TASK STATEMENT
Copy out every line of the records below, keeping each word, spelling and capital letter unchanged.
+---+
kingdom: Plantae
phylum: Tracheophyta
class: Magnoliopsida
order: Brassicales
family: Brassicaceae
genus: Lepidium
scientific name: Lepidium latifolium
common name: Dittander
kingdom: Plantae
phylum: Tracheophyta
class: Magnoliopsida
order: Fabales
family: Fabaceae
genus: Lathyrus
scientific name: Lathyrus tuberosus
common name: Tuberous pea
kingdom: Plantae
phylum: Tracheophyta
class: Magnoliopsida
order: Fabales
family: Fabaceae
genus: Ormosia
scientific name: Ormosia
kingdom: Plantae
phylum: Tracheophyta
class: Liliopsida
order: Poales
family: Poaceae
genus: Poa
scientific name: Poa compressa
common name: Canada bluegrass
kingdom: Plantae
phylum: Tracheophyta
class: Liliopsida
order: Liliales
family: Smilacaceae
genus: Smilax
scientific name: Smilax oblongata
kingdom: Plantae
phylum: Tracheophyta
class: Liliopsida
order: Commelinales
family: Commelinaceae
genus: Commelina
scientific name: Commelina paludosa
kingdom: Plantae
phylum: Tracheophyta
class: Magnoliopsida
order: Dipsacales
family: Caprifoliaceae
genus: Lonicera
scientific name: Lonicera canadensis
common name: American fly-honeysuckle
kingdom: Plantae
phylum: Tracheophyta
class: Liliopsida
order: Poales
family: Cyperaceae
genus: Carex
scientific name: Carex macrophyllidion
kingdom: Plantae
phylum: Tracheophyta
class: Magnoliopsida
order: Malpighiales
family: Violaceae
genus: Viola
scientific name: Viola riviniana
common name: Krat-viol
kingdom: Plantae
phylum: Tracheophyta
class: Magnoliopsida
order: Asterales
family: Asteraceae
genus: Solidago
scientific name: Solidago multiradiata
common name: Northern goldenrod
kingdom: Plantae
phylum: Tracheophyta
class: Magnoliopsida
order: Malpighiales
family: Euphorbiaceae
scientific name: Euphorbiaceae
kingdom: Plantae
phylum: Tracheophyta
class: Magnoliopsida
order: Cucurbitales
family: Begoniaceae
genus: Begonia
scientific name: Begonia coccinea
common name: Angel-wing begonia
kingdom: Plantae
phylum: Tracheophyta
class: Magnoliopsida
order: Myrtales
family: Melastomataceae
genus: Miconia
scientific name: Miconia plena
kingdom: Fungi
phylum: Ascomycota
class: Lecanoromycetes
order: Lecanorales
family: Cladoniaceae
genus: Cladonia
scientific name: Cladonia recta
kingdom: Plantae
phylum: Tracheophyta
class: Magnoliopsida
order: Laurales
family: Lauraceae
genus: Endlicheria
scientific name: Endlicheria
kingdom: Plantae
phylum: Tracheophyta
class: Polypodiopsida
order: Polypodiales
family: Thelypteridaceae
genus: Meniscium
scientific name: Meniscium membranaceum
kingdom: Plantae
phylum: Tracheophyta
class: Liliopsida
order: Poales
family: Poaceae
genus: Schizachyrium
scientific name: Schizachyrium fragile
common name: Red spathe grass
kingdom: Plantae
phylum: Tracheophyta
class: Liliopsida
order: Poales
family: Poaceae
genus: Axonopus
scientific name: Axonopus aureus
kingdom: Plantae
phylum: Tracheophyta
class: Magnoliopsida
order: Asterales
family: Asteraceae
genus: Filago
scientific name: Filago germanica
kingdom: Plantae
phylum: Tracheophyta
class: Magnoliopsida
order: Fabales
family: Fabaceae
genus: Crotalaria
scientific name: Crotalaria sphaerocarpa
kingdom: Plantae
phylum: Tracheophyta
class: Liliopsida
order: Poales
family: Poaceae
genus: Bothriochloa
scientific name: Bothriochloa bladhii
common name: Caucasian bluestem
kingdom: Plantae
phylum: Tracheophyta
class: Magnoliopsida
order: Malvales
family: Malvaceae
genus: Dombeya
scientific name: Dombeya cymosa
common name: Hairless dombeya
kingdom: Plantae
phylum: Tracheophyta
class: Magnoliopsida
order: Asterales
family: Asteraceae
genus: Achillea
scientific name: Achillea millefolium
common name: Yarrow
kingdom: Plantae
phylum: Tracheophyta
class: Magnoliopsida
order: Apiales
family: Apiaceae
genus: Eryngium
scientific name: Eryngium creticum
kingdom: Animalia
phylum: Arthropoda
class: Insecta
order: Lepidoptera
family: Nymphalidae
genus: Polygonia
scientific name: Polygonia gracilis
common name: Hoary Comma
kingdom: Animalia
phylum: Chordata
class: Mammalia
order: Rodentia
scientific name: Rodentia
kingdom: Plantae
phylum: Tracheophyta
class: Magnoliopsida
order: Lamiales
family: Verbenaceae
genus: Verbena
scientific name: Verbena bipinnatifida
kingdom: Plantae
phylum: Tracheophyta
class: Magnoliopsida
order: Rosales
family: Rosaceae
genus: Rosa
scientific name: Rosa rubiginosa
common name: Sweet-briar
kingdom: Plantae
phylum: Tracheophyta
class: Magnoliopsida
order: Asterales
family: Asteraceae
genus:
+---+
COMPLETE RESPONSE
kingdom: Plantae
phylum: Tracheophyta
class: Magnoliopsida
order: Brassicales
family: Brassicaceae
genus: Lepidium
scientific name: Lepidium latifolium
common name: Dittander
kingdom: Plantae
phylum: Tracheophyta
class: Magnoliopsida
order: Fabales
family: Fabaceae
genus: Lathyrus
scientific name: Lathyrus tuberosus
common name: Tuberous pea
kingdom: Plantae
phylum: Tracheophyta
class: Magnoliopsida
order: Fabales
family: Fabaceae
genus: Ormosia
scientific name: Ormosia
kingdom: Plantae
phylum: Tracheophyta
class: Liliopsida
order: Poales
family: Poaceae
genus: Poa
scientific name: Poa compressa
common name: Canada bluegrass
kingdom: Plantae
phylum: Tracheophyta
class: Liliopsida
order: Liliales
family: Smilacaceae
genus: Smilax
scientific name: Smilax oblongata
kingdom: Plantae
phylum: Tracheophyta
class: Liliopsida
order: Commelinales
family: Commelinaceae
genus: Commelina
scientific name: Commelina paludosa
kingdom: Plantae
phylum: Tracheophyta
class: Magnoliopsida
order: Dipsacales
family: Caprifoliaceae
genus: Lonicera
scientific name: Lonicera canadensis
common name: American fly-honeysuckle
kingdom: Plantae
phylum: Tracheophyta
class: Liliopsida
order: Poales
family: Cyperaceae
genus: Carex
scientific name: Carex macrophyllidion
kingdom: Plantae
phylum: Tracheophyta
class: Magnoliopsida
order: Malpighiales
family: Violaceae
genus: Viola
scientific name: Viola riviniana
common name: Krat-viol
kingdom: Plantae
phylum: Tracheophyta
class: Magnoliopsida
order: Asterales
family: Asteraceae
genus: Solidago
scientific name: Solidago multiradiata
common name: Northern goldenrod
kingdom: Plantae
phylum: Tracheophyta
class: Magnoliopsida
order: Malpighiales
family: Euphorbiaceae
scientific name: Euphorbiaceae
kingdom: Plantae
phylum: Tracheophyta
class: Magnoliopsida
order: Cucurbitales
family: Begoniaceae
genus: Begonia
scientific name: Begonia coccinea
common name: Angel-wing begonia
kingdom: Plantae
phylum: Tracheophyta
class: Magnoliopsida
order: Myrtales
family: Melastomataceae
genus: Miconia
scientific name: Miconia plena
kingdom: Fungi
phylum: Ascomycota
class: Lecanoromycetes
order: Lecanorales
family: Cladoniaceae
genus: Cladonia
scientific name: Cladonia recta
kingdom: Plantae
phylum: Tracheophyta
class: Magnoliopsida
order: Laurales
family: Lauraceae
genus: Endlicheria
scientific name: Endlicheria
kingdom: Plantae
phylum: Tracheophyta
class: Polypodiopsida
order: Polypodiales
family: Thelypteridaceae
genus: Meniscium
scientific name: Meniscium membranaceum
kingdom: Plantae
phylum: Tracheophyta
class: Liliopsida
order: Poales
family: Poaceae
genus: Schizachyrium
scientific name: Schizachyrium fragile
common name: Red spathe grass
kingdom: Plantae
phylum: Tracheophyta
class: Liliopsida
order: Poales
family: Poaceae
genus: Axonopus
scientific name: Axonopus aureus
kingdom: Plantae
phylum: Tracheophyta
class: Magnoliopsida
order: Asterales
family: Asteraceae
genus: Filago
scientific name: Filago germanica
kingdom: Plantae
phylum: Tracheophyta
class: Magnoliopsida
order: Fabales
family: Fabaceae
genus: Crotalaria
scientific name: Crotalaria sphaerocarpa
kingdom: Plantae
phylum: Tracheophyta
class: Liliopsida
order: Poales
family: Poaceae
genus: Bothriochloa
scientific name: Bothriochloa bladhii
common name: Caucasian bluestem
kingdom: Plantae
phylum: Tracheophyta
class: Magnoliopsida
order: Malvales
family: Malvaceae
genus: Dombeya
scientific name: Dombeya cymosa
common name: Hairless dombeya
kingdom: Plantae
phylum: Tracheophyta
class: Magnoliopsida
order: Asterales
family: Asteraceae
genus: Achillea
scientific name: Achillea millefolium
common name: Yarrow
kingdom: Plantae
phylum: Tracheophyta
class: Magnoliopsida
order: Apiales
family: Apiaceae
genus: Eryngium
scientific name: Eryngium creticum
kingdom: Animalia
phylum: Arthropoda
class: Insecta
order: Lepidoptera
family: Nymphalidae
genus: Polygonia
scientific name: Polygonia gracilis
common name: Hoary Comma
kingdom: Animalia
phylum: Chordata
class: Mammalia
order: Rodentia
scientific name: Rodentia
kingdom: Plantae
phylum: Tracheophyta
class: Magnoliopsida
order: Lamiales
family: Verbenaceae
genus: Verbena
scientific name: Verbena bipinnatifida
kingdom: Plantae
phylum: Tracheophyta
class: Magnoliopsida
order: Rosales
family: Rosaceae
genus: Rosa
scientific name: Rosa rubiginosa
common name: Sweet-briar
kingdom: Plantae
phylum: Tracheophyta
class: Magnoliopsida
order: Asterales
family: Asteraceae
genus:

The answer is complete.